_TASK ITEM_. Would you repeat the entries below exactly and omit the pictures?

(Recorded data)

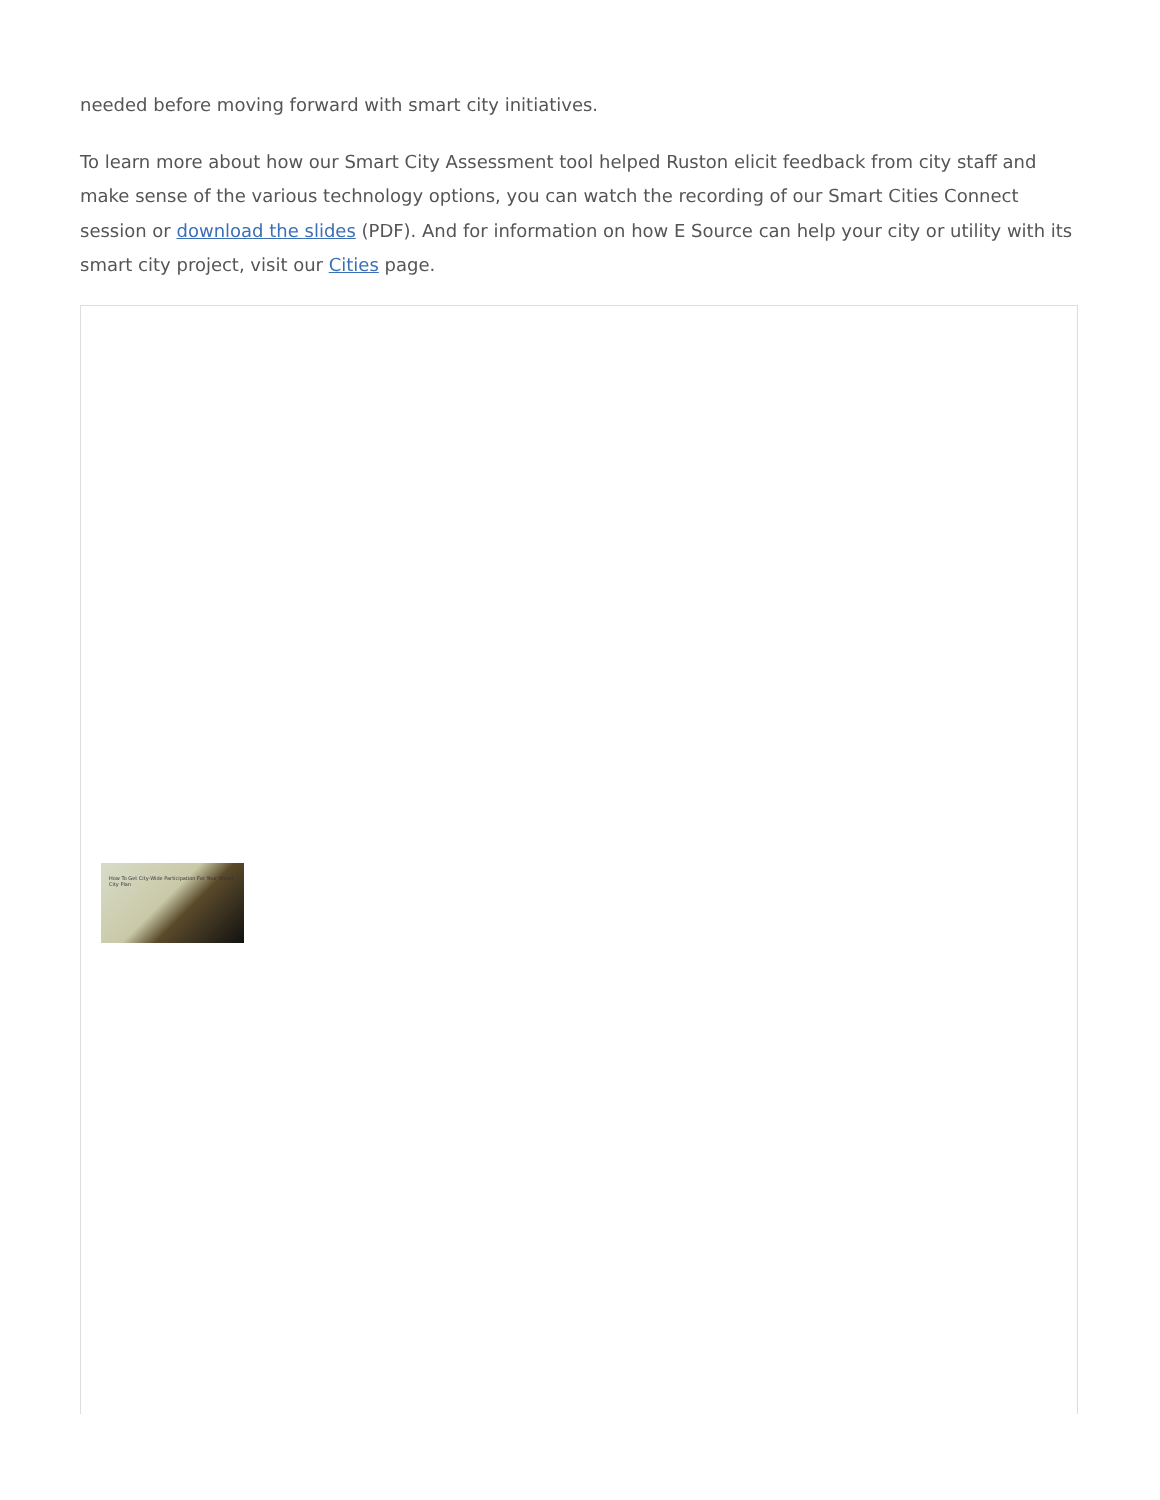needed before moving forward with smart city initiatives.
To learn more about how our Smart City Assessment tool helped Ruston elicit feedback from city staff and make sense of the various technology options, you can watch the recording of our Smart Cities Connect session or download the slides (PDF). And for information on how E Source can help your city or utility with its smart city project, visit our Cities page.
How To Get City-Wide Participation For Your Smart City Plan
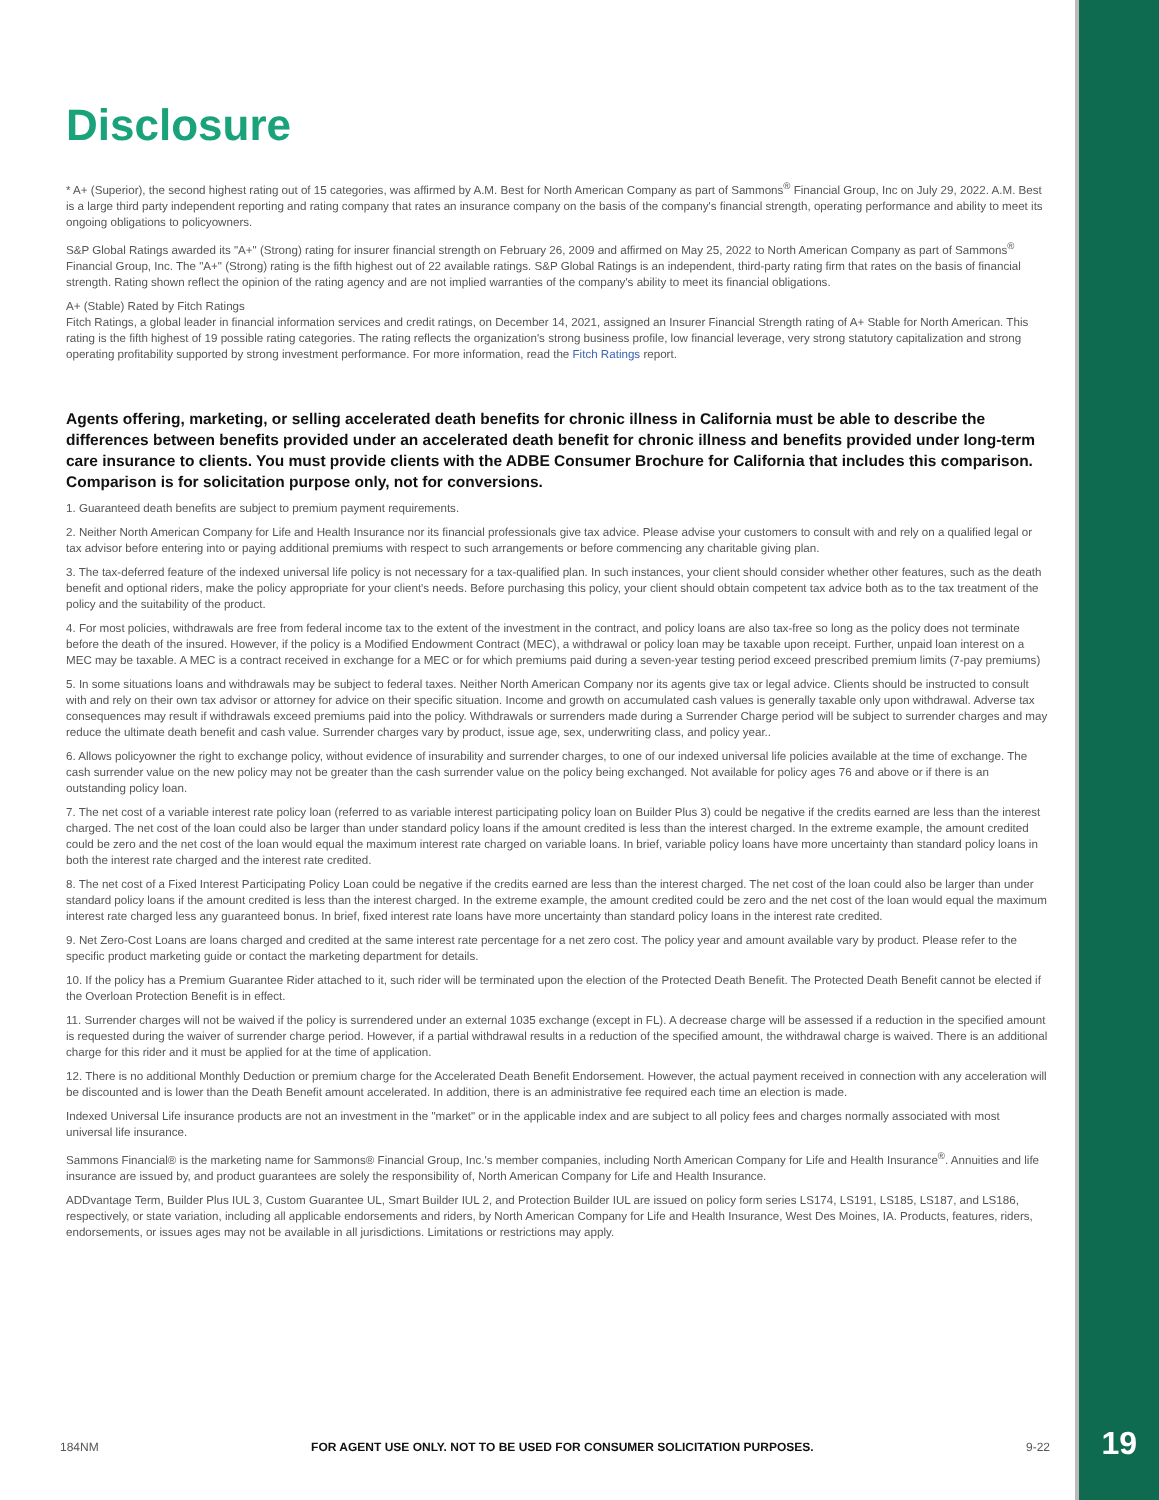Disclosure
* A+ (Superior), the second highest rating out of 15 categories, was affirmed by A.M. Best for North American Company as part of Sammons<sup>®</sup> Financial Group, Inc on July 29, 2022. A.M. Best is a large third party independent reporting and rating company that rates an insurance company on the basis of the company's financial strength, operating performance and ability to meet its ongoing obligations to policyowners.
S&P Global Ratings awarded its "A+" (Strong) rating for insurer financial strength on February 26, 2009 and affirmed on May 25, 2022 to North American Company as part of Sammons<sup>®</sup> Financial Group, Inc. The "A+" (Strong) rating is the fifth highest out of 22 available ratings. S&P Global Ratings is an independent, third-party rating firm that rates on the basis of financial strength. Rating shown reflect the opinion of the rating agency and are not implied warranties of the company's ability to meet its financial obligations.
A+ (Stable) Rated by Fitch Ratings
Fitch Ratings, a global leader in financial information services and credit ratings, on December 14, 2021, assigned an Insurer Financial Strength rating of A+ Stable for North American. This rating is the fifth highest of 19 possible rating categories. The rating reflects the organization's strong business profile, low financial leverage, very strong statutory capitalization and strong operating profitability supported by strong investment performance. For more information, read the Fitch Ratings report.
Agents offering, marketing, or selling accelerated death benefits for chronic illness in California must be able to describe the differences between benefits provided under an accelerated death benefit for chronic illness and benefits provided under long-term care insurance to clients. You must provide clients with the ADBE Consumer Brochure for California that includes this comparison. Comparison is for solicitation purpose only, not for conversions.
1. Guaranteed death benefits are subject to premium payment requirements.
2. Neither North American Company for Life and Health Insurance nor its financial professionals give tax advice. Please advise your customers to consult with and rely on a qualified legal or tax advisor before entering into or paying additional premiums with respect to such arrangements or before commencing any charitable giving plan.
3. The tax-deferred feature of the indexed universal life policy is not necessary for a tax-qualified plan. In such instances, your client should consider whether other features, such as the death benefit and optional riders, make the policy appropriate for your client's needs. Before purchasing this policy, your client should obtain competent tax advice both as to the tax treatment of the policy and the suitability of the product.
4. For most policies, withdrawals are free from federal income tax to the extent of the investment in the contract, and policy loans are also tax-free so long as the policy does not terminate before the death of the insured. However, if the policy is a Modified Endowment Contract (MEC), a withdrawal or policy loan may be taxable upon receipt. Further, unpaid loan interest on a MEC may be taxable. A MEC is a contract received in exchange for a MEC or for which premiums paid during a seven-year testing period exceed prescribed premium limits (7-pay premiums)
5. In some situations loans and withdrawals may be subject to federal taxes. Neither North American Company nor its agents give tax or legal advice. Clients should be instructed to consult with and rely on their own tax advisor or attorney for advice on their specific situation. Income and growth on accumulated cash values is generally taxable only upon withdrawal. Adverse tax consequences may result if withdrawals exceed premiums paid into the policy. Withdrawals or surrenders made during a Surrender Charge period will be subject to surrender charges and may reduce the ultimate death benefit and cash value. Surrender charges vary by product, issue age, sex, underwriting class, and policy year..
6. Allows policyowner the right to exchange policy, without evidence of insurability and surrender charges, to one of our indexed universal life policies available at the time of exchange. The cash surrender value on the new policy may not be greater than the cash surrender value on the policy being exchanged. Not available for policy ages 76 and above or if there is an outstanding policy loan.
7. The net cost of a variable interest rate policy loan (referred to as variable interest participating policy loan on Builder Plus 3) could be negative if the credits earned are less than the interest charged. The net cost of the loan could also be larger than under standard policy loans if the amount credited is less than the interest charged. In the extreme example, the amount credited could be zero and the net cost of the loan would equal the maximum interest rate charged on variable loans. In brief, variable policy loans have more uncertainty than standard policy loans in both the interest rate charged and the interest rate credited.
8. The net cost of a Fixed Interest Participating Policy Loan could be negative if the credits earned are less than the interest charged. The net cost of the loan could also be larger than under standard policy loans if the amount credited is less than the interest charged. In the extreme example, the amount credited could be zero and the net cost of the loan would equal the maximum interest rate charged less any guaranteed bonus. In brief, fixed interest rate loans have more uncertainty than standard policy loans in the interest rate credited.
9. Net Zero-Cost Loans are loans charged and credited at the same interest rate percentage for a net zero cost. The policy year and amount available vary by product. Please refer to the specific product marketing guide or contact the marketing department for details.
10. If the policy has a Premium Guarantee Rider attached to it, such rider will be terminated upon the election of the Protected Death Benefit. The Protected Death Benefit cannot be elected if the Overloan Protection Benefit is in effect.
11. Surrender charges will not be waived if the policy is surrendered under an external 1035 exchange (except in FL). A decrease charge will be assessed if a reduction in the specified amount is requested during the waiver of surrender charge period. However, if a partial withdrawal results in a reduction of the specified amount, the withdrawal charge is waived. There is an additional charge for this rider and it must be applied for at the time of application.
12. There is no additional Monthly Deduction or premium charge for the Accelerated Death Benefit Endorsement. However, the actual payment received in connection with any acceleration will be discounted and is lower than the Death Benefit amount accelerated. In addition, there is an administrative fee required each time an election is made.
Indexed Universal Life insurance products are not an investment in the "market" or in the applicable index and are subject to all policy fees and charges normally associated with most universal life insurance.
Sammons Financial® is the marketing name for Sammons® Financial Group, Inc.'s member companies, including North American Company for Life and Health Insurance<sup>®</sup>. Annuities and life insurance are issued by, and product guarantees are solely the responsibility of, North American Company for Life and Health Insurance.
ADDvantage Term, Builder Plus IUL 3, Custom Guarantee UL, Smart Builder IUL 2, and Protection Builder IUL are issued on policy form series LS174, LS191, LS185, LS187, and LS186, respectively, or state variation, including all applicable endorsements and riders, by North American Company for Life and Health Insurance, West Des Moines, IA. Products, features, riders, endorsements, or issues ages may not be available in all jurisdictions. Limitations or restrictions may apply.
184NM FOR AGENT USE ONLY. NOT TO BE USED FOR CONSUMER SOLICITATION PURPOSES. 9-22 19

_EXERCISE RESPONSE_.
needed before moving forward with smart city initiatives.
To learn more about how our Smart City Assessment tool helped Ruston elicit feedback from city staff and make sense of the various technology options, you can watch the recording of our Smart Cities Connect session or download the slides (PDF). And for information on how E Source can help your city or utility with its smart city project, visit our Cities page.
How To Get City-Wide Participation For Your Smart City Plan
Disclosure
* A+ (Superior), the second highest rating out of 15 categories, was affirmed by A.M. Best for North American Company as part of Sammons<sup>®</sup> Financial Group, Inc on July 29, 2022. A.M. Best is a large third party independent reporting and rating company that rates an insurance company on the basis of the company's financial strength, operating performance and ability to meet its ongoing obligations to policyowners.
S&P Global Ratings awarded its "A+" (Strong) rating for insurer financial strength on February 26, 2009 and affirmed on May 25, 2022 to North American Company as part of Sammons<sup>®</sup> Financial Group, Inc. The "A+" (Strong) rating is the fifth highest out of 22 available ratings. S&P Global Ratings is an independent, third-party rating firm that rates on the basis of financial strength. Rating shown reflect the opinion of the rating agency and are not implied warranties of the company's ability to meet its financial obligations.
A+ (Stable) Rated by Fitch Ratings
Fitch Ratings, a global leader in financial information services and credit ratings, on December 14, 2021, assigned an Insurer Financial Strength rating of A+ Stable for North American. This rating is the fifth highest of 19 possible rating categories. The rating reflects the organization's strong business profile, low financial leverage, very strong statutory capitalization and strong operating profitability supported by strong investment performance. For more information, read the Fitch Ratings report.
Agents offering, marketing, or selling accelerated death benefits for chronic illness in California must be able to describe the differences between benefits provided under an accelerated death benefit for chronic illness and benefits provided under long-term care insurance to clients. You must provide clients with the ADBE Consumer Brochure for California that includes this comparison. Comparison is for solicitation purpose only, not for conversions.
1. Guaranteed death benefits are subject to premium payment requirements.
2. Neither North American Company for Life and Health Insurance nor its financial professionals give tax advice. Please advise your customers to consult with and rely on a qualified legal or tax advisor before entering into or paying additional premiums with respect to such arrangements or before commencing any charitable giving plan.
3. The tax-deferred feature of the indexed universal life policy is not necessary for a tax-qualified plan. In such instances, your client should consider whether other features, such as the death benefit and optional riders, make the policy appropriate for your client's needs. Before purchasing this policy, your client should obtain competent tax advice both as to the tax treatment of the policy and the suitability of the product.
4. For most policies, withdrawals are free from federal income tax to the extent of the investment in the contract, and policy loans are also tax-free so long as the policy does not terminate before the death of the insured. However, if the policy is a Modified Endowment Contract (MEC), a withdrawal or policy loan may be taxable upon receipt. Further, unpaid loan interest on a MEC may be taxable. A MEC is a contract received in exchange for a MEC or for which premiums paid during a seven-year testing period exceed prescribed premium limits (7-pay premiums)
5. In some situations loans and withdrawals may be subject to federal taxes. Neither North American Company nor its agents give tax or legal advice. Clients should be instructed to consult with and rely on their own tax advisor or attorney for advice on their specific situation. Income and growth on accumulated cash values is generally taxable only upon withdrawal. Adverse tax consequences may result if withdrawals exceed premiums paid into the policy. Withdrawals or surrenders made during a Surrender Charge period will be subject to surrender charges and may reduce the ultimate death benefit and cash value. Surrender charges vary by product, issue age, sex, underwriting class, and policy year..
6. Allows policyowner the right to exchange policy, without evidence of insurability and surrender charges, to one of our indexed universal life policies available at the time of exchange. The cash surrender value on the new policy may not be greater than the cash surrender value on the policy being exchanged. Not available for policy ages 76 and above or if there is an outstanding policy loan.
7. The net cost of a variable interest rate policy loan (referred to as variable interest participating policy loan on Builder Plus 3) could be negative if the credits earned are less than the interest charged. The net cost of the loan could also be larger than under standard policy loans if the amount credited is less than the interest charged. In the extreme example, the amount credited could be zero and the net cost of the loan would equal the maximum interest rate charged on variable loans. In brief, variable policy loans have more uncertainty than standard policy loans in both the interest rate charged and the interest rate credited.
8. The net cost of a Fixed Interest Participating Policy Loan could be negative if the credits earned are less than the interest charged. The net cost of the loan could also be larger than under standard policy loans if the amount credited is less than the interest charged. In the extreme example, the amount credited could be zero and the net cost of the loan would equal the maximum interest rate charged less any guaranteed bonus. In brief, fixed interest rate loans have more uncertainty than standard policy loans in the interest rate credited.
9. Net Zero-Cost Loans are loans charged and credited at the same interest rate percentage for a net zero cost. The policy year and amount available vary by product. Please refer to the specific product marketing guide or contact the marketing department for details.
10. If the policy has a Premium Guarantee Rider attached to it, such rider will be terminated upon the election of the Protected Death Benefit. The Protected Death Benefit cannot be elected if the Overloan Protection Benefit is in effect.
11. Surrender charges will not be waived if the policy is surrendered under an external 1035 exchange (except in FL). A decrease charge will be assessed if a reduction in the specified amount is requested during the waiver of surrender charge period. However, if a partial withdrawal results in a reduction of the specified amount, the withdrawal charge is waived. There is an additional charge for this rider and it must be applied for at the time of application.
12. There is no additional Monthly Deduction or premium charge for the Accelerated Death Benefit Endorsement. However, the actual payment received in connection with any acceleration will be discounted and is lower than the Death Benefit amount accelerated. In addition, there is an administrative fee required each time an election is made.
Indexed Universal Life insurance products are not an investment in the "market" or in the applicable index and are subject to all policy fees and charges normally associated with most universal life insurance.
Sammons Financial® is the marketing name for Sammons® Financial Group, Inc.'s member companies, including North American Company for Life and Health Insurance<sup>®</sup>. Annuities and life insurance are issued by, and product guarantees are solely the responsibility of, North American Company for Life and Health Insurance.
ADDvantage Term, Builder Plus IUL 3, Custom Guarantee UL, Smart Builder IUL 2, and Protection Builder IUL are issued on policy form series LS174, LS191, LS185, LS187, and LS186, respectively, or state variation, including all applicable endorsements and riders, by North American Company for Life and Health Insurance, West Des Moines, IA. Products, features, riders, endorsements, or issues ages may not be available in all jurisdictions. Limitations or restrictions may apply.
184NM FOR AGENT USE ONLY. NOT TO BE USED FOR CONSUMER SOLICITATION PURPOSES. 9-22 19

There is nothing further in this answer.